EXCERPT PROVIDED -

-*-

While a limited set of records are typically secret, like grand jury proceedings, experts say there is a First Amendment right of access to most judicial records of public interest.

In 2004, the Second Circuit held that "the public and press enjoy a qualified First Amendment right of access to docket sheets," which "provide a kind of index to judicial proceedings and documents" that effectively enables the people to know what is happening in court and freely communicate about it.

"The ability of the public and press to attend civil and criminal cases would be merely theoretical if the information provided by docket sheets were inaccessible," the court ruled.

The court has also found the public has a right to "contemporaneous" access to filings and that unjustified delays also violate civil rights.

Where the First Amendment right of access attaches to court records, judges cannot seal or redact records without making an on-the-record ruling laying out their reasoning, the Supreme Court found in a 1984 ruling in Press-Enterprise Co. v. Superior Court. The Second Circuit clarified that the public must have a chance to be heard on the matter beforehand.

At least as far back as 1965, in Werfel v. Fitzgerald, state appellate courts affirmed the public's right to inspect criminal case files in New York City.

-*-

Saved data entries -
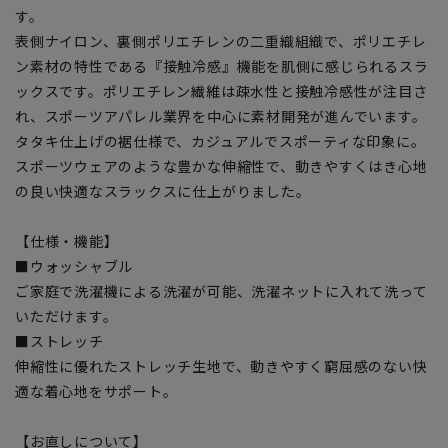
す。
表側ナイロン、裏側ポリエチレンの二重織組織で、ポリエチレ
ン素材の特性である『接触冷感』機能を肌側に感じられるスラ
ックスです。ポリエチレン繊維は疎水性と接触冷感性が注目さ
れ、スポーツアパレル業界を中心に素材開発が進んでいます。
タタキ仕上げの裾仕様で、カジュアルでスポーティな印象に。
スポーツウェアのような豊かな伸縮性で、動きやすくはき心地
の良い快適なスラックスに仕上がりました。
【仕様・機能】
■ウォッシャブル
ご家庭で洗濯機による洗濯が可能、洗濯ネットに入れて洗って
いただけます。
■ストレッチ
伸縮性に優れたストレッチ生地で、動きやすく窮屈感のない快
適な着心地をサポート。
【お直しについて】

-*-

WHAT IS NEEDED - Render this sentence from the excerpt on public access to court records into Spanish: "While a limited set of records are typically secret, like grand jury proceedings, experts say there is a First Amendment right of access to most judicial records of public interest."

ANSWER TO THIS TASK - Aunque un conjunto limitado de registros suele ser secreto, como los procedimientos del gran jurado, los expertos afirman que existe un derecho de acceso, amparado por la Primera Enmienda, a la mayoría de los registros judiciales de interés público.